====== Selected extract

Path: utzoo!utgpu!news-server.csri.toronto.edu!rpi!zaphod.mps.ohio-state.edu!mips!ptimtc!nntp-server.caltech.edu!iago.caltech.edu!rmarq
From: rmarq@iago.caltech.edu (Marquardt, Ron R.)
Newsgroups: comp.arch
Subject: Re: Vector vs Cache/Superscalar
Message-ID: <1991May4.182729.20523@nntp-server.caltech.edu>
Date: 4 May 91 17:27:45 GMT
References: <1991May4.031835.7979@midway.uchicago.edu <11875@mentor.cc.purdue.edu>
Sender: news@nntp-server.caltech.edu
Reply-To: rmarq@iago.caltech.edu
Organization: California Institute of Technology
Lines: 53
News-Software: VAX/VMS VNEWS 1.3-4x

In article <11875@mentor.cc.purdue.edu>, hrubin@pop.stat.purdue.edu
(Herman Rubin) writes...

[regarding previous comments contrasting the RS/6000 superscalar
 architecture with the Stardent vector architecture]

>> (b) Tridiagonal solving.  Comes up in lots of codes, and it is
>> a real vector-breaker.  In fact, vector machines choke on all
>> sorts of recursion, whereas the superscalars just love them.
>> On the RS/6000, the tridiag code basically vanished, whereas on
>> the vector Stardent, it was a bottleneck.
> 
>There are tricky ways of doing this efficiently on vector machines,
>especially flexible ones.  This uses partitioning.
> 

Our experience with these machines (we have two IBM RS/6000's, a
530 and a 540, and three of what are now Stardent 3000's) has 
shown that for matrix problems exceeding 200x200, tridiagonal
or otherwise, the Stardents can be considerably faster than
the RS/6000's.  The relative performance difference increases
with the size of the problem and can reach as great as a factor
of 10 (for naively written code).  This problem can be traced to
the small TLB (mapping 512K) on the IBM machines.  Back when Stardent
was Ardent, they had similar problems, which were more easily
fixed since their TLB is external.  The Stardent ETLBs now can
map >128 Mb (and I believe it goes as high as the maximum allowed
memory in the system, which escapes me).

For an admittingly simple benchmark, a traditionally coded matrix
multiply, the 530 is actually SLOWER than a Sparc 1, and the 540
only marginally faster, for 701x701 [530: 568 sec., Sparc 1: 525 sec.,
and 540: 470 sec.].  Before people complain too loudly, it is very
easy to recode a matrix multiply for better efficiency and get the 540
time down to 49 sec., BUT it is not necessarily true that for all
matrix routines such a recoding is simple, or even possible.  Better
compiler technology would certainly help, and IBM's latest beta version
for the RS/6000's (exact version ID escapes me) promises a great
deal of improvement.  For arbitrarily complex and general problems,
however, a larger TLB would certainly benefit the RS/6000 family.

By the way, although they are not superscalar, the latest HP 
workstations seem to be avoiding the TLB problems of the IBMs.
Included in the TLB scheme for the Snakes is TLB mapping for
four large blocks of memory, each 16Mb in size.  From a user's point
of view, 64 Mb is far better than the 512Kb mapped by the RS/6000's
TLB.


-=-=-=-=-=-=-=-=-=-=-=-=-=-=-=-=-=-=-=-=-=-=-=-=-=-=-=-=-=-=-=-=-=-=-=-
Ron Marquardt				E-mail: rmarq@iago.caltech.edu
Solid State Device Physics Group
California Institute of Technology

============
====== Extracted information

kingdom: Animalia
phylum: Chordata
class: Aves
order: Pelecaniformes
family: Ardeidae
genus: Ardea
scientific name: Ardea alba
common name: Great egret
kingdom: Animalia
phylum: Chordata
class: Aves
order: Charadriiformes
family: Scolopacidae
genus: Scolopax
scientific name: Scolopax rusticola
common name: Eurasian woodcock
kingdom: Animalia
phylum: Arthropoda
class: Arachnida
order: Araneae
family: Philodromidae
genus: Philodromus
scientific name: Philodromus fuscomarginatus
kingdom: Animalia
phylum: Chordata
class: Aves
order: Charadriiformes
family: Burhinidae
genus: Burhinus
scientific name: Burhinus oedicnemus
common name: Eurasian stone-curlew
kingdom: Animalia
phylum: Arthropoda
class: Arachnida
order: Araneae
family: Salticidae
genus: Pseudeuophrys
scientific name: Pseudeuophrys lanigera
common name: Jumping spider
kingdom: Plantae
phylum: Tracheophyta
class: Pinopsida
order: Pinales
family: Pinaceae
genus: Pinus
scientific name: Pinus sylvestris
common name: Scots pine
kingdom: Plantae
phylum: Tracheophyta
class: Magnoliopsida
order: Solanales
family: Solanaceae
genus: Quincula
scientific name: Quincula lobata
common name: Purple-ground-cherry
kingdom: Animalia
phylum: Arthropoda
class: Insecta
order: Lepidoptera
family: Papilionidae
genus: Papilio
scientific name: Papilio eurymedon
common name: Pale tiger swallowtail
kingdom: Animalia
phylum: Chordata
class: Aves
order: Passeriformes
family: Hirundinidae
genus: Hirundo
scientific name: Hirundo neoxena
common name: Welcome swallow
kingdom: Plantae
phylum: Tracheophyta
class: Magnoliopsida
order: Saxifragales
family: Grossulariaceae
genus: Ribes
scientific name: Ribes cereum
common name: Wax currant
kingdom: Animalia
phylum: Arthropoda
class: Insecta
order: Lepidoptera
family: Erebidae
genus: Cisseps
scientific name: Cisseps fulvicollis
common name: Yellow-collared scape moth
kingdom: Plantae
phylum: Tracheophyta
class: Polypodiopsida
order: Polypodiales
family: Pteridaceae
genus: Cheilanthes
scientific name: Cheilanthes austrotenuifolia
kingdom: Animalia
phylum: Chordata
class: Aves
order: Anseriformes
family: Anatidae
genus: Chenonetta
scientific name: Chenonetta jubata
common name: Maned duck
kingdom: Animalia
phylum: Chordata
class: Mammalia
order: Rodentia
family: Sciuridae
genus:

============

### Written problem
In the newsgroup post on vector versus cache/superscalar machines, what was the 540's time for the 701x701 matrix multiply after recoding?

### Written response
49 seconds.